Only a slice of the listing below is wanted. Retype the lines from the one containing "fx=1590.0 fy=1590.0 cx=639.8" through the one containing "State the object", exactly, both ends included.

**** Data supplied ****

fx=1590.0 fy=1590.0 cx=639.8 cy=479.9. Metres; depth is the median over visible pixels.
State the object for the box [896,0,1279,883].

****
**** Data supplied ****

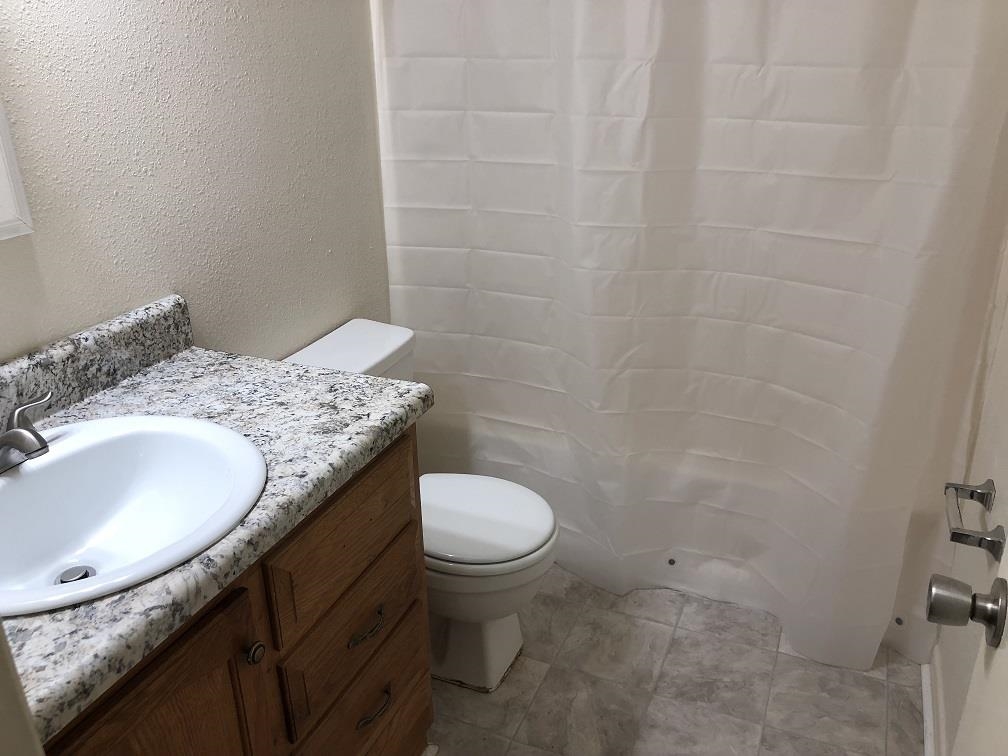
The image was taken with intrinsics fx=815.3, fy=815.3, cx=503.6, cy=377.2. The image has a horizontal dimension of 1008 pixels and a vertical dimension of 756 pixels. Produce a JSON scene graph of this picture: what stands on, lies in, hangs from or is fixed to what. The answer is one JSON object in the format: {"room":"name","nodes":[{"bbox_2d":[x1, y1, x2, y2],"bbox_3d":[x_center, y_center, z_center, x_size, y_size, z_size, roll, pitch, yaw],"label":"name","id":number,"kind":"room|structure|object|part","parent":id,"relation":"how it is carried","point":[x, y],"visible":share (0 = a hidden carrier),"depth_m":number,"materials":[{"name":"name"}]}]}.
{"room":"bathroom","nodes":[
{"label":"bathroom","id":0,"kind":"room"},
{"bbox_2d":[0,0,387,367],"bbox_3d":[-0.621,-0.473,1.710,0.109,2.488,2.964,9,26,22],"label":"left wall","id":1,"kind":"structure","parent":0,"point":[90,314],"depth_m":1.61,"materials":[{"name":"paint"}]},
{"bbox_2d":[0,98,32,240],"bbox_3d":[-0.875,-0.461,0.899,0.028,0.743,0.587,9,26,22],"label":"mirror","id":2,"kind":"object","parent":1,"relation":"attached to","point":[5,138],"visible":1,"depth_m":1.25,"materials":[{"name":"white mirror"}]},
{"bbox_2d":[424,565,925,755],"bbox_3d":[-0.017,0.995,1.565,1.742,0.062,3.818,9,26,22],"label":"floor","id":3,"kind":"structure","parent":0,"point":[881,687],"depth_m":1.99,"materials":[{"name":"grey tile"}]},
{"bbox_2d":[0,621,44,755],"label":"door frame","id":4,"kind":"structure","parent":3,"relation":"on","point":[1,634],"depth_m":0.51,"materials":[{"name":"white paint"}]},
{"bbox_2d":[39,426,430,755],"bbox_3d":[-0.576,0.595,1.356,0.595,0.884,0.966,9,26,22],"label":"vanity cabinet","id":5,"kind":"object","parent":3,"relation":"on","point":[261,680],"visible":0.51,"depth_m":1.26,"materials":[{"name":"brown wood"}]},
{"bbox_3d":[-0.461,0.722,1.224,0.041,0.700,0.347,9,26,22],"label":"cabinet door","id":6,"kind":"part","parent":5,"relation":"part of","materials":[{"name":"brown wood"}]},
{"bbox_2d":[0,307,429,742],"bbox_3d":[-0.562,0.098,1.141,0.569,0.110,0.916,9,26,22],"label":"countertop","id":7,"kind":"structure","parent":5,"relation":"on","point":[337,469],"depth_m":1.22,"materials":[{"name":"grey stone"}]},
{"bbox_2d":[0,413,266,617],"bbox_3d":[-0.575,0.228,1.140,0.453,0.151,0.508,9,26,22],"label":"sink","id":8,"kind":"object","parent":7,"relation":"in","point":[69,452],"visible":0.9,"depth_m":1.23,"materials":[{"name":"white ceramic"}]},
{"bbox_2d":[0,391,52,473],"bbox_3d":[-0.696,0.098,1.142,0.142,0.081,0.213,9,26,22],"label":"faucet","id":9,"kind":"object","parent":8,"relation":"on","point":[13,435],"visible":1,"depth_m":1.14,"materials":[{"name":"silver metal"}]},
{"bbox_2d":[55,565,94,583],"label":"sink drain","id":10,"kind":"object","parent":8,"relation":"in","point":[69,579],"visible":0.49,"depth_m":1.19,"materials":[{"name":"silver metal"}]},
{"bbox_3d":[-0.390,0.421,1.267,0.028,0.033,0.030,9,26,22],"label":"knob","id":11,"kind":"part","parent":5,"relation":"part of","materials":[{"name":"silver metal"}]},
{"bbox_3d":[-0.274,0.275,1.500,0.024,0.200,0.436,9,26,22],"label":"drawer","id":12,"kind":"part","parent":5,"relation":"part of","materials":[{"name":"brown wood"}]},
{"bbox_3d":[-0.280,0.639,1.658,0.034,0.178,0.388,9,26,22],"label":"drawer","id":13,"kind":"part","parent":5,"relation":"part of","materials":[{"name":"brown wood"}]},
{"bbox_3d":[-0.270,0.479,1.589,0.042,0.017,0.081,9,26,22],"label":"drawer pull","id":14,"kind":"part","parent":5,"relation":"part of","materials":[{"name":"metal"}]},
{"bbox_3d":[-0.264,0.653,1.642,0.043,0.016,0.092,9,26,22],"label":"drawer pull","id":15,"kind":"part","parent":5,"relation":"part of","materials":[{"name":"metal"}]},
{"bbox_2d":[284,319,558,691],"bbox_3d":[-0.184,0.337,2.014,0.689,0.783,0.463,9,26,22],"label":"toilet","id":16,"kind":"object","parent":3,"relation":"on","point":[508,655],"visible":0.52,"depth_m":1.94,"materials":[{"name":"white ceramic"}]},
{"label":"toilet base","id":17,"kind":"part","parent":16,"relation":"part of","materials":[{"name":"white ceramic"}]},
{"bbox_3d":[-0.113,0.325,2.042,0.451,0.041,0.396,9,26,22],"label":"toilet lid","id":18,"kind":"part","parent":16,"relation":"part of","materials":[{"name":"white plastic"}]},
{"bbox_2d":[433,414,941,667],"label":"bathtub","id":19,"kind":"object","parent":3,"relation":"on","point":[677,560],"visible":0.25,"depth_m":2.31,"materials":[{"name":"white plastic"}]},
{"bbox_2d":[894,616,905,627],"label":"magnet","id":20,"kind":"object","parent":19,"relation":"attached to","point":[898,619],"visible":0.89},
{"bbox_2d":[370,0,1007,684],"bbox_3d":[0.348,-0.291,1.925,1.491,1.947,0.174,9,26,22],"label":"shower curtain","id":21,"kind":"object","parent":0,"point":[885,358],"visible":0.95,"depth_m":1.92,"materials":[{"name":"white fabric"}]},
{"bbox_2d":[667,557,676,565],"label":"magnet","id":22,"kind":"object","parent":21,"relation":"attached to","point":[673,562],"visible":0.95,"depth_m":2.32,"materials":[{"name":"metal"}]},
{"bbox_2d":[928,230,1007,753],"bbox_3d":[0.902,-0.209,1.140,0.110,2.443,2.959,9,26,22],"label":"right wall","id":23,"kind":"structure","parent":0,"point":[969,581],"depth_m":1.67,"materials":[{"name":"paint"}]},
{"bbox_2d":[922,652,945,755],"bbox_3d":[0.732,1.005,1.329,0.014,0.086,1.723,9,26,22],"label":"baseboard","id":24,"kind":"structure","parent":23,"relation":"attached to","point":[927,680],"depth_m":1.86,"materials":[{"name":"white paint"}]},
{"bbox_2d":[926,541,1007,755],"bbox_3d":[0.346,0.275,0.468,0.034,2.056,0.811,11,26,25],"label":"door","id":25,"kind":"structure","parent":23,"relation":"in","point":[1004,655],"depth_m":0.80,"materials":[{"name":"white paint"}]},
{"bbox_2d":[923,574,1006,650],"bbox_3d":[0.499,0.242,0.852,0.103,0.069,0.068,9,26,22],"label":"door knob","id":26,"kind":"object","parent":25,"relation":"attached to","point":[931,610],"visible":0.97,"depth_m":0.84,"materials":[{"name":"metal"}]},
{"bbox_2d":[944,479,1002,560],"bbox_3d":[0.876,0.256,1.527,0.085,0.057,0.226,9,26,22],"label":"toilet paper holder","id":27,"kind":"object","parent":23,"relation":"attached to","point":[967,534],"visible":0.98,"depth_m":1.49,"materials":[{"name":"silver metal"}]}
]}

****

* _Written response_:
fx=1590.0 fy=1590.0 cx=639.8 cy=479.9. Metres; depth is the median over visible pixels.
State the object for the box [896,0,1279,883].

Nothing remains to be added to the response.